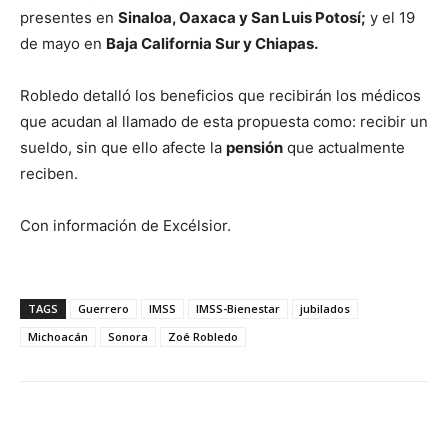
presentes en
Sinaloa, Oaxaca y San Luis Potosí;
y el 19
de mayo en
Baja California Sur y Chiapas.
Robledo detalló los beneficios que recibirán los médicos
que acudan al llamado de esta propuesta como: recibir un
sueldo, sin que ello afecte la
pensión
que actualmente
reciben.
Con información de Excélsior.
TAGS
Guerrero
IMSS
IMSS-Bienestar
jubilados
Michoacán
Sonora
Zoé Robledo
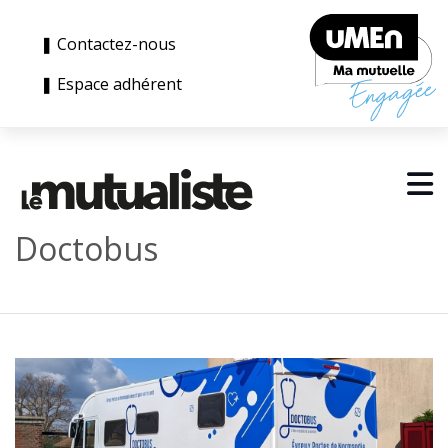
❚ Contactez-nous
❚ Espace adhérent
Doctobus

● ● ● ● ● ● ●

### ABOUT THIS EXERCISE:
Quote the listing above in full, except for the pictures.

### RESPONSE:
presentes en
Sinaloa, Oaxaca y San Luis Potosí;
y el 19
de mayo en
Baja California Sur y Chiapas.
Robledo detalló los beneficios que recibirán los médicos
que acudan al llamado de esta propuesta como: recibir un
sueldo, sin que ello afecte la
pensión
que actualmente
reciben.
Con información de Excélsior.
TAGS
Guerrero
IMSS
IMSS-Bienestar
jubilados
Michoacán
Sonora
Zoé Robledo
❚ Contactez-nous
❚ Espace adhérent
Doctobus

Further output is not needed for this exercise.